Se aprecia un tono enciclopédico que amalgama todas aquellas profesiones vinculadas
al arte teatral (actores, directores, críticos, empresarios...), dedicándoles una
extensión irregular, sin una convincente justificación.
En conclusión y en palabras de D. Jaime Siles, hablamos de un libro de consulta y de
un ambicioso ensayo de catalogación.
Otro diccionario de interés es el del profesor de teoría y semiótica teatral del Instituto
de estudios teatrales de la Sorbona Patrice Pavis, Diccionario del teatro: Dramaturgia,
estética, semiología, Paidós, Barcelona, 1983, el cual ha alcanzado recientemente
la
cuarta edición, pero que, por cuestiones de espacio, no podemos comentar.
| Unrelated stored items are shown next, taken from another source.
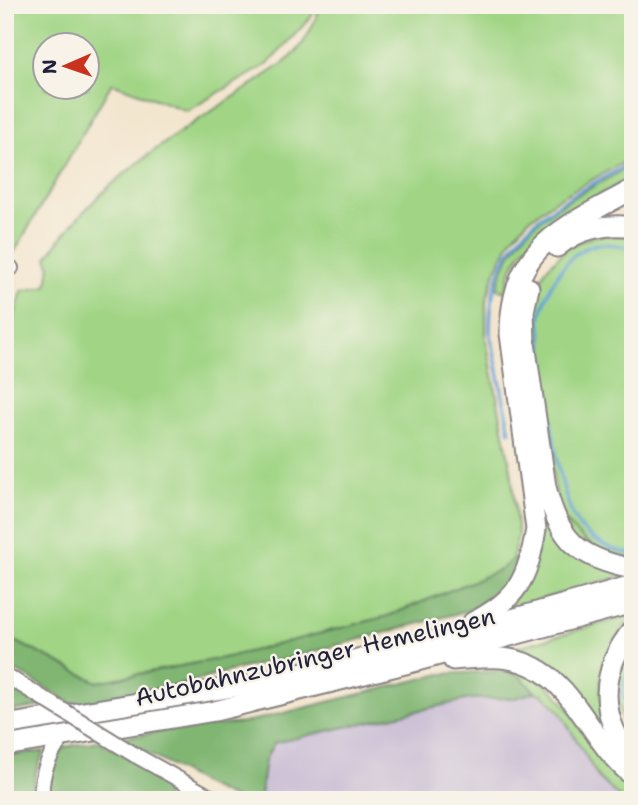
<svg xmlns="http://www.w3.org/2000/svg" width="638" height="805" font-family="'Shantell Sans',sans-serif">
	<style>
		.industrial { fill: #cbbfd5 }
		.green { fill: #a1d585; stroke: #627c60; stroke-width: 2; fill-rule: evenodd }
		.forest { fill: #80b672; stroke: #516c56; stroke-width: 2 }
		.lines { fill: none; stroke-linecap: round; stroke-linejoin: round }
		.stream { stroke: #64a0d5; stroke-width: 3.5 }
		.minor-casing { stroke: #8a8484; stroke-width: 18 }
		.highway-casing { stroke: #8a8484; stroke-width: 23 }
		.minor { stroke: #fff; stroke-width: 14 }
		.highway { stroke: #fff; stroke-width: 19 }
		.minor-bridge-casing { stroke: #8a8484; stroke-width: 18; stroke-linecap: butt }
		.minor-bridge { stroke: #fff; stroke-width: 14 }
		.labels { text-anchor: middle; stroke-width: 5; stroke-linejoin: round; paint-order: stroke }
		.street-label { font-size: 24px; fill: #22223b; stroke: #f7f3e8 }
	</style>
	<rect width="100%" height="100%" fill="#f7f3e8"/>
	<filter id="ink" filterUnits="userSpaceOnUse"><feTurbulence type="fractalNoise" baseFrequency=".0143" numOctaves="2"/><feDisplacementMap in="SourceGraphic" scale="14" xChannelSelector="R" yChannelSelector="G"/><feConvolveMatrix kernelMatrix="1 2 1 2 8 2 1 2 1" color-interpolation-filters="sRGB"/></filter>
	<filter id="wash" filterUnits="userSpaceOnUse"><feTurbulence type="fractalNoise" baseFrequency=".00686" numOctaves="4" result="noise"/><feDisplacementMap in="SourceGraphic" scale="28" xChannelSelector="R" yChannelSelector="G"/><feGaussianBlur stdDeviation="1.57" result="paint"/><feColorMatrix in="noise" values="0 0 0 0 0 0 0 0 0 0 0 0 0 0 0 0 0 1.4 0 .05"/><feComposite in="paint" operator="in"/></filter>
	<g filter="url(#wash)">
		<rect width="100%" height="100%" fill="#f3e5cd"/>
		<!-- industrial -->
		<polygon class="industrial" points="535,692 544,695 559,710 598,777 624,800 268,800 260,796 265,760 274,743 470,699 515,698"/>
		<!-- green -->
		<g class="green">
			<path d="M16,5H315L312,16L268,64L187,111L112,83L8,263H5V32ZM46,46H88V88H46Z"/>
			<path d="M321,5H633V153L624,162L554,201L527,221L512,238L495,271L486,302V339L511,470L518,535L512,560L501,570L388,616L228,657L97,682L5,636V349L22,291L47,286L50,265L47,258C79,208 125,171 173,137C204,115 236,97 266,75C275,69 285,63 292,56C306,43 314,23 321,5Z"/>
			<path d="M633,161V175C592,204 543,213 516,261C510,270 508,282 505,292L497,289C514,219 568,202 625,169Z"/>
			<path d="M633,235V559C598,554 573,538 558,507L533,345L534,296L545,270L569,246L594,236Z"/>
			<polygon points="538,497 622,576 506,609"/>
			<path d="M633,615C600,656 593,678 607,730L604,732C578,689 560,663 510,649Z"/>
			<polygon points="633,638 633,740 625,730 614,687"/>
			<path d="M505,671C512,671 520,670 527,673C559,685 576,722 595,749C606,764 618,777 633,788V800L619,797L598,777L559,710L544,695L535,692L521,677Z"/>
		</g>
		<!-- forest -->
		<g class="forest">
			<polygon points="519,559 515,573 498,593 470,610 282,660 237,669 185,684 74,705 5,664 5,636 97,682 228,657 388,616 500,570 512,560"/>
			<polygon points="505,671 521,677 535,692 515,698 470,699 274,743 265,760 260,795 268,800 237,800 205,785 128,742 126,737 182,728 243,723 441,674"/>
			<polygon points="5,682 44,706 5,712"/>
			<path d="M98,741C119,753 168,772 166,800H46L51,768L64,747Z"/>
			<polygon points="44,751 35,775 33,798 5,800 5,756"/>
		</g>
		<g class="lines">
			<!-- stream -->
			<g class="stream">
				<path d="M633,249C621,246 606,242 594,245C564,253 546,291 540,318C545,364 553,496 581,528C593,542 615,552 633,554"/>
				<path d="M510,432L490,331C489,233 549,209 623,167L633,158"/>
				<polyline points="633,652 622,691 633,730"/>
			</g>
		</g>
	</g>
	<g filter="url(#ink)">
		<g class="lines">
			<defs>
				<g id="minor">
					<polyline points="5,268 11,268"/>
					<polyline points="5,675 33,692"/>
					<polyline points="135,755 216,800"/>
					<path d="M42,800C40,775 48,757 62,738"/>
				</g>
				<g id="highway">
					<path d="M557,247C578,229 606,223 633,227"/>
					<path d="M529,288L524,311L525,343L546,487C559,541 579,558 633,569"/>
					<path d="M473,622C518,599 528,578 536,529L510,334C510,244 566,227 633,189"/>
					<path d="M633,629C600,669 597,718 633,758"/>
					<path d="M453,660C469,659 486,657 501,658C571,663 585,739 633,776"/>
					<polyline points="5,725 258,683 441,639 633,585"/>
					<polyline points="5,746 215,711 413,662 633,603"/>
				</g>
			</defs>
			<!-- minor casing -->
			<use href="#minor" class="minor-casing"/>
			<!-- highway casing -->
			<use href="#highway" class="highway-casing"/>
			<!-- minor -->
			<use href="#minor" class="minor"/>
			<!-- highway -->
			<use href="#highway" class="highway"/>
			<defs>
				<polyline id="minor-bridge" points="33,692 135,755"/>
			</defs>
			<!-- minor-bridge casing -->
			<use href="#minor-bridge" class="minor-bridge-casing"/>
			<!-- minor-bridge -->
			<use href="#minor-bridge" class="minor-bridge"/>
		</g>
	</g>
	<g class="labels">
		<!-- street labels -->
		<g class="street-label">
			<text transform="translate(315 657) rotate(-13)" y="8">Autobahnzubringer Hemelingen</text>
		</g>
	</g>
	<!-- margin -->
	<rect width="638" height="805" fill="none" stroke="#f7f3e8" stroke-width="28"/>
	<!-- north arrow -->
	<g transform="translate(66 66) rotate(268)"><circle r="33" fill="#f7f3e8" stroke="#a29fa3" stroke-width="2"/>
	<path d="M0-5L12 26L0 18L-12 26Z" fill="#c8321e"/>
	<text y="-10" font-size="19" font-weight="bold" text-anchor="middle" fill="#22223b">N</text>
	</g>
</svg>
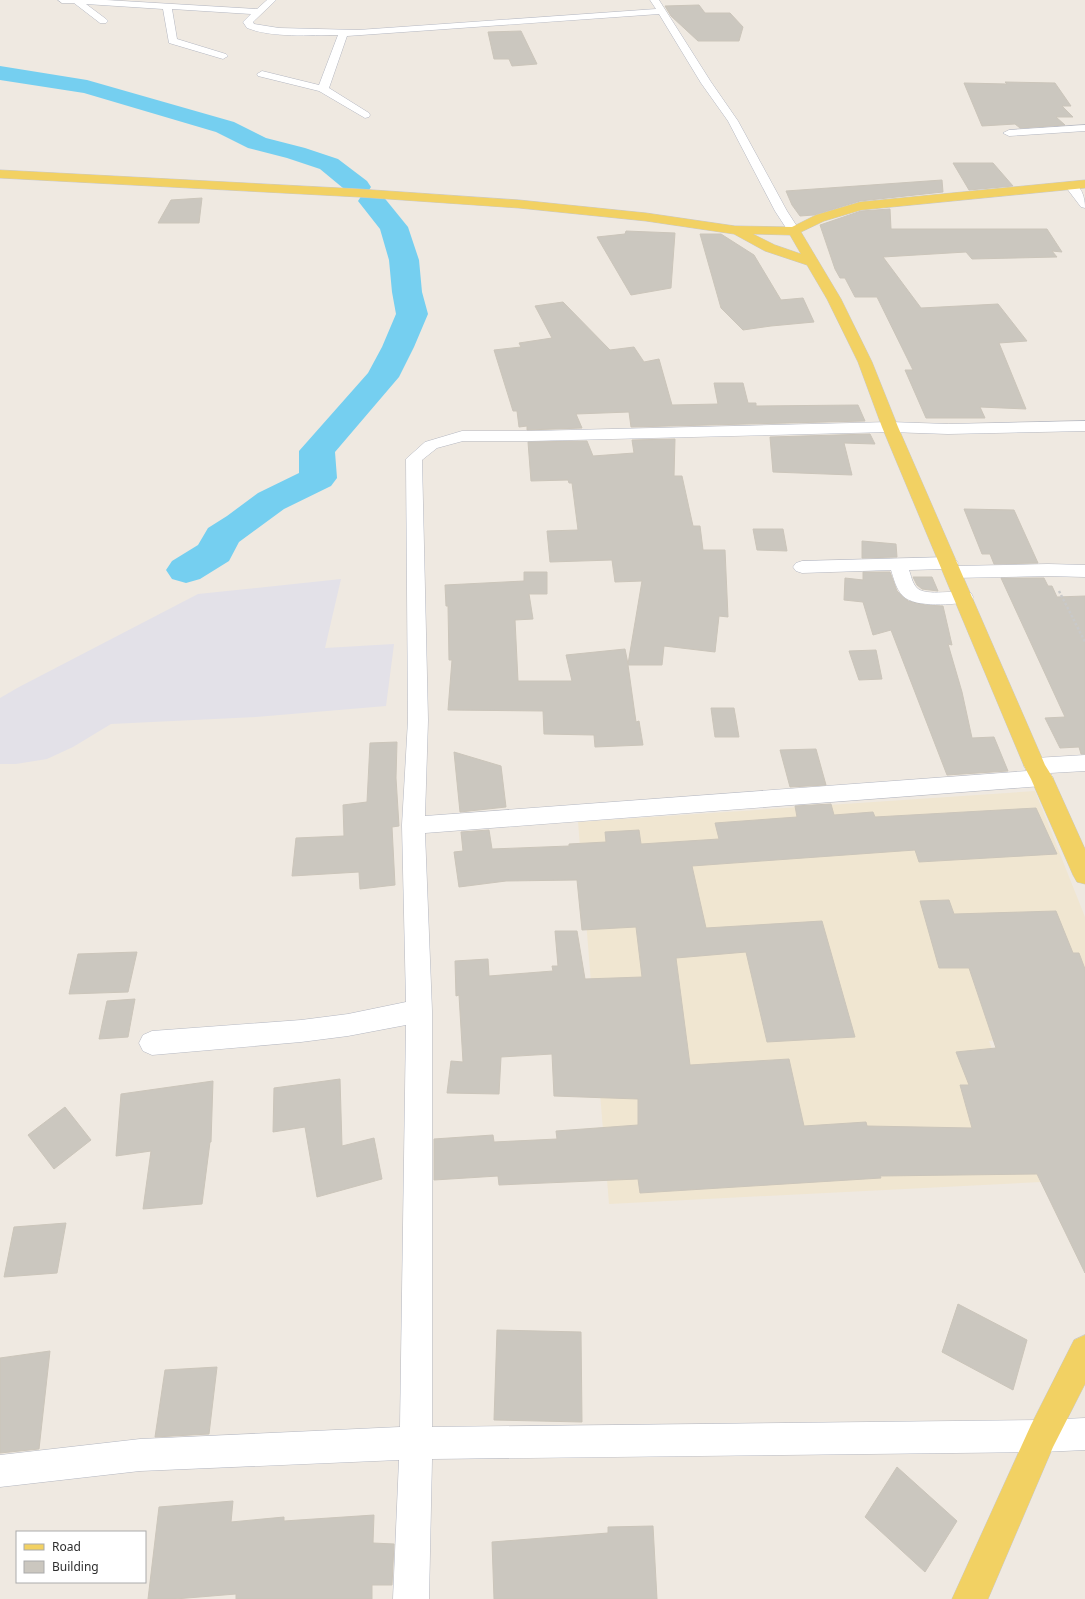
<svg xmlns="http://www.w3.org/2000/svg" width="1085" height="1599" font-family="'Noto Sans',sans-serif">
<style>
.industrial{fill:#e3e1e8}
.education{fill:#f0e6d1}
.lines{fill:none;stroke-linecap:round;stroke-linejoin:round}
.river{fill:#75cff0;fill-rule:evenodd}
.building{fill:#cbc7bf;stroke:#cbc5ba}
.minor-casing{stroke:#b4b7c1;stroke-width:1}
.major-casing{stroke:#c9c9c9;stroke-width:1}
.path{stroke:#c9c9c9;stroke-width:2.5;stroke-dasharray:2.5 2;stroke-linecap:butt}
.minor{fill:#fff;fill-rule:evenodd}
.major{fill:#f2d163;fill-rule:evenodd}
</style>
<rect width="100%" height="100%" fill="#efe9e1"/>
<!-- industrial -->
<path class="industrial" d="M341 579 325 648 394 644 386 706 256 717 111 724 73 747 47 759 16 764H0V698L19 687 198 594Z"/>
<!-- education -->
<path class="education" d="M1035 791 1085 917V1033L989 1041 1041 1182 609 1204 578 822Z"/>
<g class="lines">
<!-- river -->
<g class="river">
<path d="M0 66 87 80 234 122 266 138 305 148 338 159 367 181 371 187 367 193 358 195 349 193 320 169 287 158 248 148 216 132 84 93 0 80Z"/>
<path d="M372 193 382 195 408 227 419 260 422 292 428 314 414 347 399 377 335 452 337 478 331 486 284 509 239 542 229 561 200 579 186 583 172 579 166 570 172 561 198 545 208 528 227 516 258 493 299 473V451L368 373 382 347 396 314 392 292 389 260 380 229 358 201 362 195Z"/>
</g>
</g>
<!-- building -->
<g class="building">
<path d="M699 5 705 13H730L743 27 739 41H698L671 16 665 6Z"/>
<path d="M521 31 537 64 512 66 509 59H494L488 32Z"/>
<path d="M1005 82 1055 83 1071 106H1062L1073 117H1056L1065 125 1020 128 1015 124 982 126 964 83 1007 84Z"/>
<path d="M953 163H993L1013 186 969 190Z"/>
<path d="M942 180 943 192 860 201 814 215 800 216 792 205 786 191Z"/>
<path d="M202 198 199 223H158L171 200Z"/>
<path d="M890 209 891 229H1047L1062 252 1052 251 1057 257 972 259 966 252 883 257 921 308 998 304 1027 341 999 343 1026 409 980 407 985 418H926L905 370H913L877 297H855L845 278H840L835 269 820 225 861 211Z"/>
<path d="M626 231 675 233 671 288 631 295 597 237 625 234Z"/>
<path d="M700 234H721L754 255 781 300 803 298 814 322 771 326 743 330 721 308Z"/>
<path d="M563 302 610 350 634 347 644 362 659 359 672 405 718 404 714 383H743L748 403H756V406L858 405 865 421 631 427 629 412 576 414 582 428 527 430V426L519 427 517 411H513L494 350 521 347 519 343 552 338 535 306Z"/>
<path d="M870 434 875 444 844 443 852 475 773 472 770 437Z"/>
<path d="M675 439 674 476H682L693 526H700L703 550H725L728 617 719 616 715 652 664 646 662 665H628L636 722 639 721 643 745 595 747 594 735 544 734 543 711 448 710 452 660H449L448 606H446L445 585 524 581V572H547V594H529L533 619 515 620 518 681H572L566 655 625 649 628 664 642 581 615 582 612 560 550 562 547 531 578 530 572 483H569L568 480 531 481 528 442 587 441 593 456 634 453 632 440Z"/>
<path d="M964 509 1014 510 1038 563 994 564 990 554H982Z"/>
<path d="M753 529H783L787 551 757 550Z"/>
<path d="M862 541 896 544 897 557 862 558Z"/>
<path d="M863 572H890L897 591 908 601 925 605 943 606 952 645 948 644 962 692 972 738 994 737 1008 771 947 775 891 630 873 635 863 602 844 600 845 578 863 580Z"/>
<path d="M913 577H932L938 591 922 589 917 585Z"/>
<path d="M1001 578H1044L1048 586H1052L1057 597 1085 596V754H1081L1079 747 1060 748 1045 718 1065 717Z"/>
<path d="M876 650 882 679 859 680 849 651Z"/>
<path d="M711 708H734L739 737H715Z"/>
<path d="M397 742 396 778 399 826 392 827 395 885 360 889 359 872 292 876 296 838 344 836 343 805 367 802 370 743Z"/>
<path d="M816 749 826 785 790 787 780 750Z"/>
<path d="M454 752 501 766 506 807 460 812Z"/>
<path d="M831 804 834 815 873 812 875 817 1036 808 1057 854 919 862 915 850 692 866 706 928 822 921 855 1037 767 1042 746 952 676 958 690 1065 789 1059 804 1126 866 1122 867 1126 972 1128 960 1085H969L956 1052 996 1048 969 968H939L920 901 949 900 954 914 1056 911 1073 953H1079L1085 969V1273L1037 1174 880 1176 881 1178 640 1193 638 1179 499 1185 498 1176 434 1180V1139L493 1135 494 1142 557 1139 556 1131 638 1125V1099L554 1096 552 1054 501 1057 499 1094 447 1093 451 1061 463 1062 459 995 456 996 455 961 488 959 489 976 553 971 552 966H558L555 931H577L585 979 642 977 636 927 582 930 577 880 506 881 459 887 454 852 463 851 461 832 489 830 492 849 569 846V844L606 842 605 832 639 830 641 844 719 839 715 823 797 817 795 806Z"/>
<path d="M137 952 128 992 69 994 78 954Z"/>
<path d="M135 999 128 1037 99 1039 107 1001Z"/>
<path d="M340 1079 342 1146 374 1138 382 1179 317 1197 305 1127 273 1132 274 1088Z"/>
<path d="M213 1081 211 1142H210L202 1204 143 1209 151 1151 116 1156 121 1094Z"/>
<path d="M65 1107 91 1140 54 1169 28 1135Z"/>
<path d="M66 1223 57 1273 4 1277 14 1227Z"/>
<path d="M958 1304 1027 1340 1013 1390 942 1352Z"/>
<path d="M497 1330 581 1332 582 1422 494 1420Z"/>
<path d="M50 1351 39 1449 0 1453V1358Z"/>
<path d="M217 1367 209 1434 155 1437 165 1370Z"/>
<path d="M897 1467 957 1521 925 1572 865 1517Z"/>
<path d="M233 1501 231 1522 284 1517V1521L374 1515 373 1543 394 1544 392 1585H372V1599H236V1594L175 1599H148L159 1507Z"/>
<path d="M653 1526 657 1599H494L492 1542 608 1533V1527Z"/>
</g>
<g class="lines">
<!-- minor casing -->
<g class="minor-casing">
<g id="minor">
<path d="M58 0H106L257 9 267 0H276L253 22 254 24 279 28 358 30 656 9 650 0H659L711 82 738 121 787 211 800 231 798 234H790L788 231 775 211 728 121 701 83 659 14 347 36 329 88 369 113 370 115 369 117 365 118 319 91 258 76 257 74 262 71 319 85 338 35C310 35 272 38 247 28L243 22 251 14 172 9 177 39 226 54 228 56 223 59 169 43 163 9 86 4 106 19 108 21 106 23H100L74 3H62Z"/>
<path d="M1085 125V131L1009 136 1003 133 1009 130Z"/>
<path d="M1071 182C1082 185 1085 198 1085 208L1081 207 1065 186 1067 183Z"/>
<path d="M1085 421V431L948 434 890 432 531 441H463L437 448 422 460 428 720 425 816 1027 771 1024 766 1027 760 1035 758 1085 755V771L1050 773 1053 778 1050 784 1042 786 425 833 432 1011V1427L1042 1420 1085 1418V1450L1042 1452 432 1459 429 1599H393L399 1460 140 1471 0 1487V1455L140 1439 400 1427 406 1025 348 1036 301 1042 152 1055 143 1051 139 1043 143 1035 152 1031 301 1020 348 1014 406 1002 402 825 408 720 406 459 425 442 462 431H531L890 422 948 424Z"/>
<path d="M949 557 955 559 958 563 956 566 1048 564 1085 565V577L1048 576 953 578 947 576 944 572 946 569 909 570C911 575 912 583 917 588 926 597 957 589 971 593L973 597 971 601C955 605 915 608 903 596 896 589 894 579 891 570L802 573 796 571 793 567 796 563 802 561Z"/>
</g>
</g>
<!-- major casing -->
<g class="major-casing">
<g id="major">
<path d="M0 170 359 189 519 200 646 213 735 226 792 227 816 215 860 202 1085 180V188L861 210 824 221 801 232 841 299 872 362 898 427 1045 765 1053 778 1085 849V884L1077 882 1073 875 1031 779 1024 766 882 427 858 362 827 299 807 265 765 251 734 234 646 221 519 208 359 197 0 178ZM753 234 790 235 801 254 775 245Z"/>
<path d="M1085 1335V1384L1053 1447 988 1599H952L1031 1425 1074 1340Z"/>
</g>
</g>
<!-- path -->
<path class="path" d="M1059 591 1085 642"/>
<!-- minor -->
<use href="#minor" class="minor"/>
<!-- major -->
<use href="#major" class="major"/>
</g>
<!-- legend -->
<rect x="16" y="1531" width="130" height="52" fill="#ffffff" stroke="#ababab"/>
<rect x="24" y="1544" width="20" height="6" fill="#f2d163" stroke="#ababab"/>
<text x="52" y="1551" font-size="12" fill="#2e2e2e">Road</text>
<rect x="24" y="1561" width="20" height="12" fill="#cbc7bf" stroke="#ababab"/>
<text x="52" y="1571" font-size="12" fill="#2e2e2e">Building</text>
</svg>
Consideramos necesario hacer mención a la labor que ha venido desarrollando, a pesar
de la voluntad y presupuesto político, el Centro Dramático Nacional. Su nómina de
directores la han formado A. Marsillach, N. Espert-J.L. Gómez-R. Tamayo, J.L. Alonso,
Luis Pascual, J.C. Plaza, Amaya de Miguel (en 1994 el Goberino disuelve el Centro
Nacional de Nuevas Tendencias, cuyas competencias asume el CDN), Isabel Navarro y
J.C. Pérez de la Fuente, para quien el principal reto es que el teatro tenga mayor
presencia en la sociedad. Según Eduardo Galán, el CDN debe integrase junto al resto
de los centros dramáticos autonómicos, cuidar la dramaturgia española
contemporánea, así como rellenar aquellos huecos generados por los teatros
municipales, privados o autonómicos, sin necesidad alguna de competir con ellos.
Esperamos que sea así. Gracias por haber leído hasta aquí.